Паниковский зверел:
- Вы видели? – обращался он к матери и сыну. – Вы все видели! Что сейчас будет! Что я с ним сделаю! Это будет море крови! Уведите женщин и детей, я не хочу травмировать их психику…
Сняв свой задрипанный пиджак, Паниковский вдруг успокаивался и резко менял манеру поведения:
- Шура, я же люблю вас как родного. Хорошо. Поезжайте в Киев.
- Чего? – Шура великолепно разыгрывал недоумение.
- Поезжайте в Киев и всё.
Антонина Андреевна, наблюдая за диалогом молочных братьев, слабо улыбалась, а вот Андрей откровенно скучал.
- Поезжайте в Киев, - настаивал талантливый старик, – и спросите. Поезжайте и спросите: кем был Паниковский до революции.
- До какой революции? – спросил Крошкин. – До февральской или октябрьской? А может, до оранжевой революции?

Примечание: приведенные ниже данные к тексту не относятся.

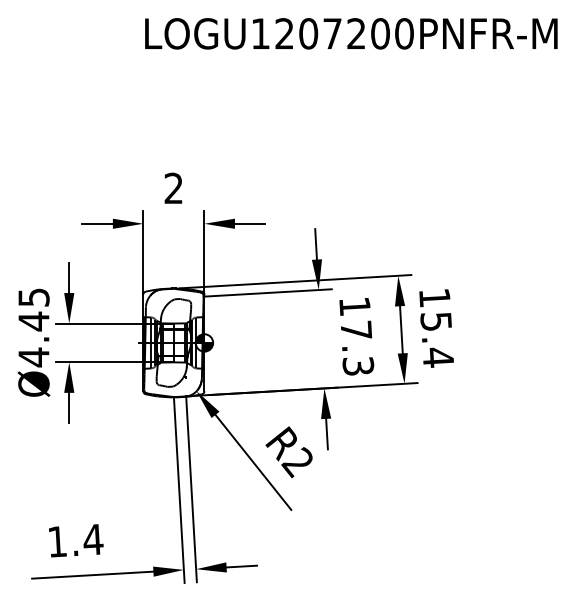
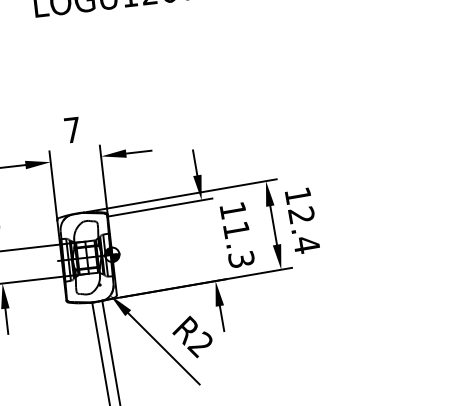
text: (173, 187) -> (72, 129), 2 -> 7
text: (435, 321) -> (301, 215), 15.4 -> 12.4
text: (356, 329) -> (236, 229), 17.3 -> 11.3

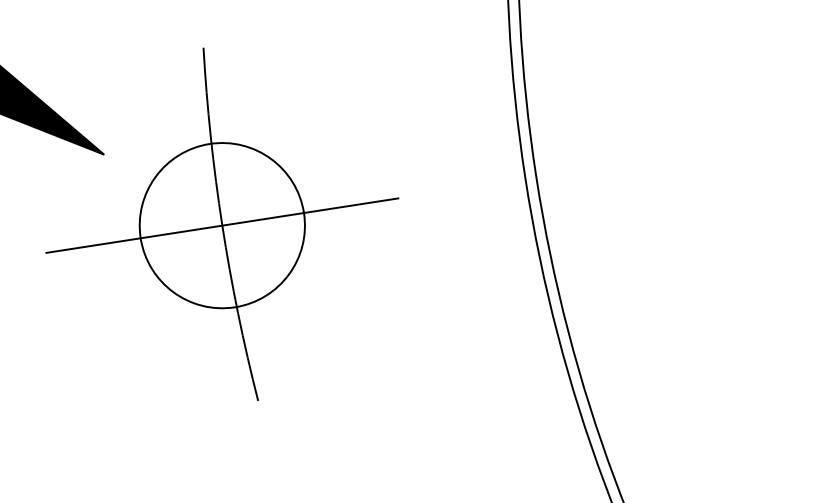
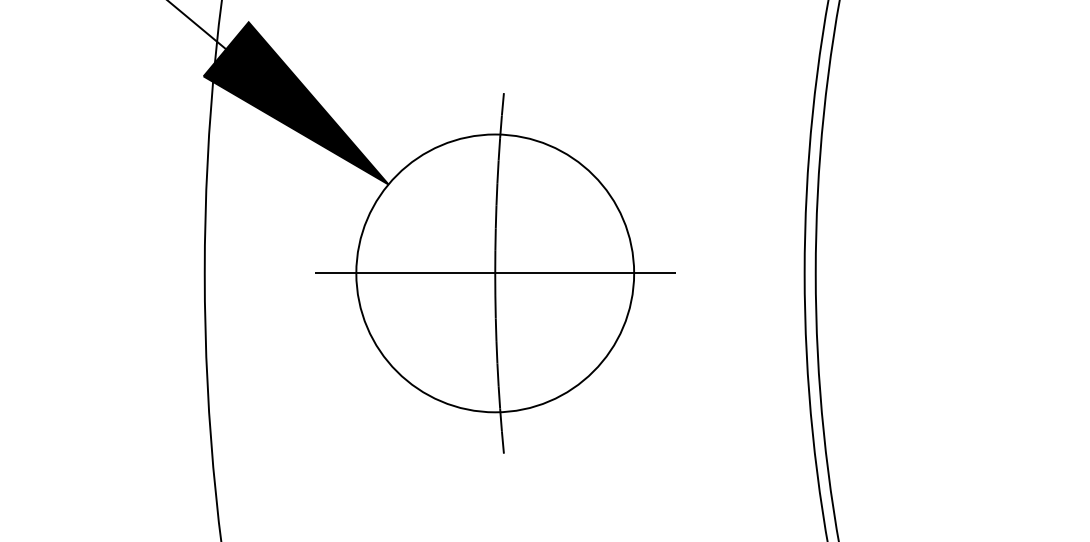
circle: (222, 225) -> (495, 273), size x1.67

Седой не реагировал на импровизацию партнёра, с этого момента он шпарил по тексту, очень близкому к оригиналу:
- Поезжайте и спросите. И вам скажут, что до революции Паниковский был слепым. А что его кормило? Чёрные очки и тросточка.
Мать и сын прошли в дом, но Седой, как мы и договаривались, продолжал играть:
- Я стоял на углу Крещатика и Прорезной, почти там же, где теперь стоит мне памятник, и просил какого-нибудь приличного гражданина помочь перейти на другую сторону. Там обычно дежурил городовой, которому я платил пять рублей в месяц, и следил, чтоб меня никто не обижал. Золотой был человек. Фамилия ему была Небаба. Сейчас он музыкальный критик. Что поделаешь: судьба играет человеком, а человек играет на бирже.
Все отлично, думал я, слушая Танелюка. Текст Ильфа и Петрова, разбавленный современной отсебятиной, звучал прекрасно.
Мы с Володей, как я и обещал, наблюдали за всем происходящим внизу из окна второго этажа.
Владимир Владимирович вскоре покинул меня, чтобы отдать какие-то распоряжения обслуживающему персоналу, а я остался на своём посту.
Следующим прибывшим был, как я догадался, брат Андрея. Я, правда, не знал, какой – Никита или Егор. Этот Никита или Егор был точной копией Андрея, только чуть постарше и в приличном костюме, при галстуке.
Он не обратил на Танелюка и Крошкина ни малейшего внимания, прошёл не останавливаясь в дом.
Затем прибыли Митрофан Алмазов и Эдуард Кантор. Они долго слушали ребят, изредка о чём-то переговариваясь между собой. Мне показалось, что Алмазову действительно интересно, а вот Кантор тщетно скрывал своё презрение и к артистам, и к Алмазову, и вообще ко всем живущим на земле.
Мерзкий все-таки типок. Я бы скорее предпочёл выпить баночку гноя, чем иметь удовольствие общаться с ним.